I was alarmed that these young women couldn’t recognize a fact that seemed clear to me.  We were not ( and are definitely not now) living in the same economic climate.  My class was assigned Stephanie Coontz‘s The Way We Never Were: American Families and the Nostalgia Trap for the semester and Coontz compares the climate post WWII with the contemporary economic landscape prior to last fall’s economic house of cards being blown down (the signs were there for quite some time).  Post WWII saw growing infrastructure, investment and production in the United States.

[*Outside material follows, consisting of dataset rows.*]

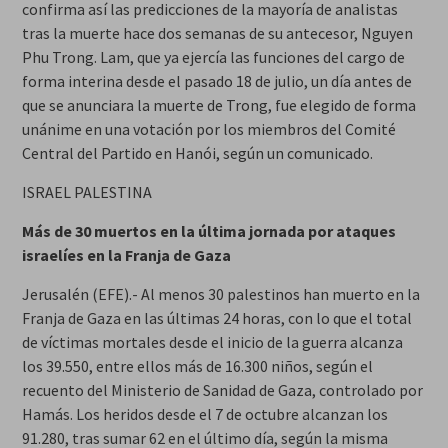
confirma así las predicciones de la mayoría de analistas
tras la muerte hace dos semanas de su antecesor, Nguyen
Phu Trong. Lam, que ya ejercía las funciones del cargo de
forma interina desde el pasado 18 de julio, un día antes de
que se anunciara la muerte de Trong, fue elegido de forma
unánime en una votación por los miembros del Comité
Central del Partido en Hanói, según un comunicado.
ISRAEL PALESTINA
Más de 30 muertos en la última jornada por ataques
israelíes en la Franja de Gaza
Jerusalén (EFE).- Al menos 30 palestinos han muerto en la
Franja de Gaza en las últimas 24 horas, con lo que el total
de víctimas mortales desde el inicio de la guerra alcanza
los 39.550, entre ellos más de 16.300 niños, según el
recuento del Ministerio de Sanidad de Gaza, controlado por
Hamás. Los heridos desde el 7 de octubre alcanzan los
91.280, tras sumar 62 en el último día, según la misma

We can’t even compare to the economic state experienced at this time.

But, it was realistic for these young women and, really, I’m not surprised when I think about it further.  These teenagers had grown up in a similar cultural climate as women during the post WWII era in which domestic propaganda was unleashed in high volumes to urge women out of the work force and back in the home.  These teens had grown up in the conservative Bush climate for 8 years in which “family values” and religion had been tossed around with ever increasing frequency, television shows promoted endless consumption and the dumbing down of the American female, and becoming obsessed with the baby bump and celebrity marriages to the point that a public female figure was always asked about her marriage, cooking skills and highlighted her desire to be a mom.  Celebrity career second, natch.

Deborah Siegel‘s article confirms what many of us have know for quite some time: even if we, as women, wanted to stay at home to bake sagging cakes, birth and bathe babies and have an afternoon snack of tranquilizers, WE CAN’T AFFORD IT! “Traditional” (this is in quotes because upon cross-cultural and historical investigation it becomes clear that there’s nothing traditional or normative of these gender roles or the fallacy of the nuclear family) gender roles can’t be supported or sustained in this economy.  In fcat, they were not sustained for long.  By the 1970s women were launched into action by many variables including (surprise??) the economy.

I wonder about these young women in that other class.  What are they dreaming of now or are they planning for their future by being practical?  We can’t all marry a millionaire despite the claims that is is possible.

Siegel:

Remember that economic downturn of the 1970s?  It was part of what catapulted egalitarianism into the future.  Women went to work in droves because of a change in the culture — but for economic reasons, too.  Feminism and recession have gone hand in glove.  So if these Times couples come across as anachronisms, it’s because, statistically, they are.  They are operating from a model that is no longer widely popular in part because it no longer works — especially in times like these.

Could it be that the Times meant to provoke?  Because the gender mythology that courses through the article is as irksome as the class fantasy it conveys.  Says Framingham State College sociologist Virginia Rutter, “The reason why reading an article like this one is so galling isn’t because we resent the rich — but hey, it is a little galling to read about the people who have to curb their luxury vacations to luxury weekends — but because the suffering we are experiencing is a consequence of the privilege the guys on top were enjoying.”  In other words, these couples’ traditional gender roles were “purchased” through inflated Bush-era incomes that allowed executive wives to opt out of the workforce and hire a nanny too.

For couples like the Berrys, downsizing means replacing that fulltime nanny with a more “cost-effective” au pair and thinking about schools other than Harvard for the kids.  Loss is relative, and the Berrys’ pain is no less real than mine. However, highlighting such stories accentuates the gap between the haves and have-lesses.  I’d rather see stories with a wider range of families, a more realistic sample, portrayed. Recession is a leveler, and it’d be nice to see more level coverage.